Também é importante que exista uma maior sensibilidade e informação disponível relativamente às questões emocionais que ocorrem durante a gravidez. Muitas vezes existem estigmas e informações pré-concebidas de que a gravidez deve ser um período maravilhoso, e pouco se fala acerca das dificuldades que lhe estão associadas.

Como tal, um meio importante de prevenção da depressão na gravidez é existir uma educação e transmissão de informação acerca da gravidez, das mudanças ocorridas, das dificuldades, das alterações emocionais e de possíveis sintomas de depressão materna e formas de prevenção.

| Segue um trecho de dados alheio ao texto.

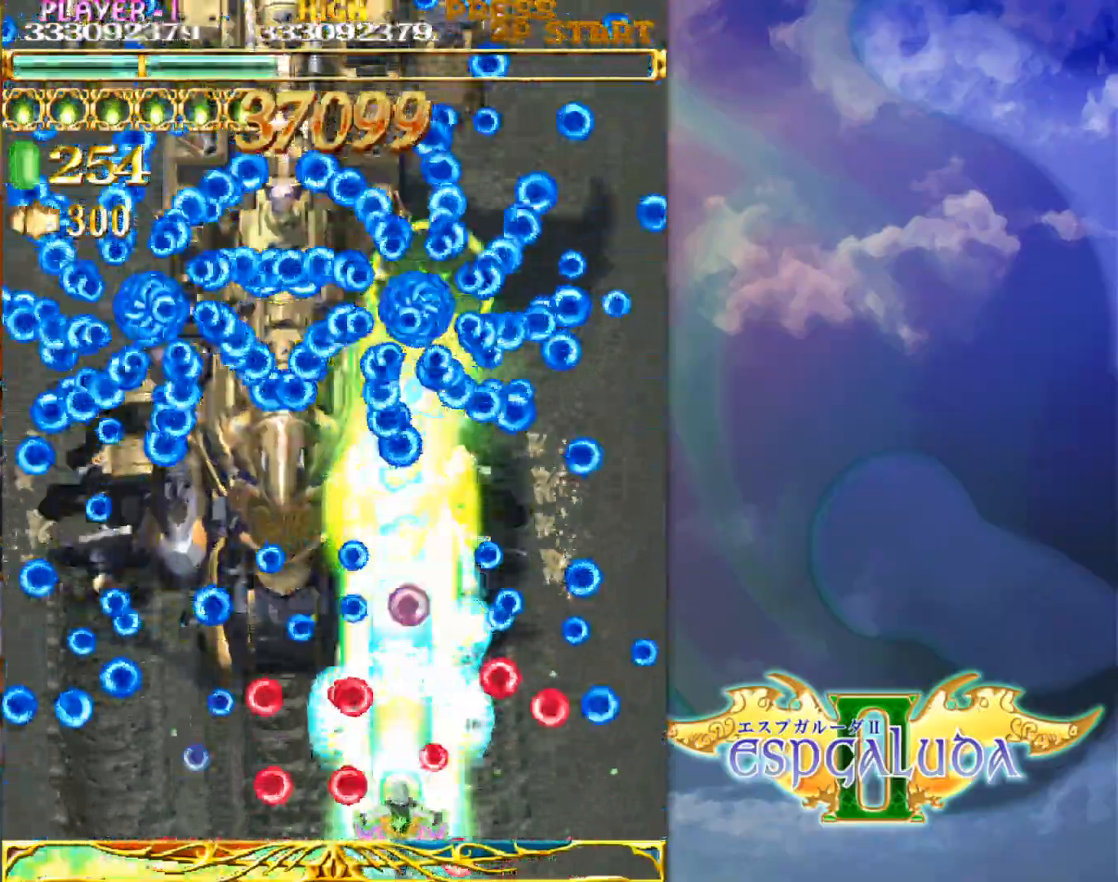
{"buttons": [], "left_stick": "center", "events": [[167, "left_stick", "left"], [217, "left_stick", "center"]]}
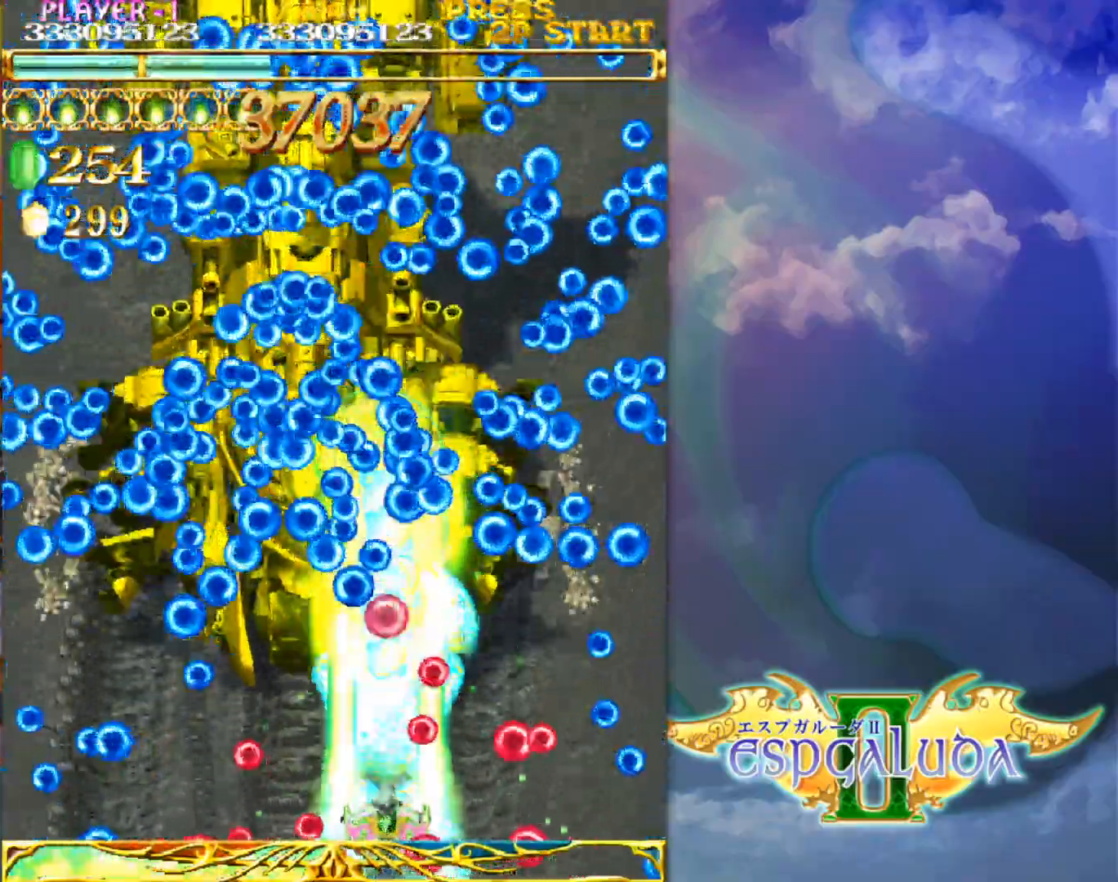
{"buttons": [], "left_stick": "center", "events": [[250, "left_stick", "right"], [367, "left_stick", "center"]]}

Se está grávida ou conhece alguém que esteja, considere as seguintes dicas:

  • Ajustar expetativas, compreendendo que as expectativas enquanto futura mãe podem ter de ser reajustadas para integrar as circunstâncias e os constrangimentos que podem existir, bem como a possibilidade de imprevistos;
  • Partilhar da forma que lhe fizer mais sentido a experiência da gravidez com pessoas próximas, procurando a proximidade física e emocional e evitando o isolamento;
  • Reconhecer e validar os sentimentos e emoções que surgem nesta fase da vida, compreendendo que é normal existirem flutuações emocionais e algumas emoções negativas, não se sentindo culpada por isso;
  • Monitorizar a sua saúde e aderir o mais possível ao acompanhamento clínico, informando os profissionais de saúde que a acompanham sobre quaisquer alterações ou problemas emocionais que estiver a sentir;
  • Procure esclarecer as dúvidas ou receios que possa ter relativas à gravidez com fontes fidedignas, nomeadamente os profissionais de saúde que a acompanham;
  • Procure reforçar e manter as suas rotinas e as atividades que lhe dão prazer, com as devidas adaptações que se revelarem necessárias;
  • Cuide de si, mantendo hábitos de vida saudáveis;
  • Procure conversar com o seu bebé, para fortalecer e acentuar a criação de vínculo e relação;
  • Prepare com tempo, calma e segurança o parto e a transição para a parentalidade. Os profissionais de saúde podem ajudá-la neste sentido, e existem também diversos recursos como aulas de preparação para o parto ou mesmo doulas, que são profissionais que acompanham durante a gravidez.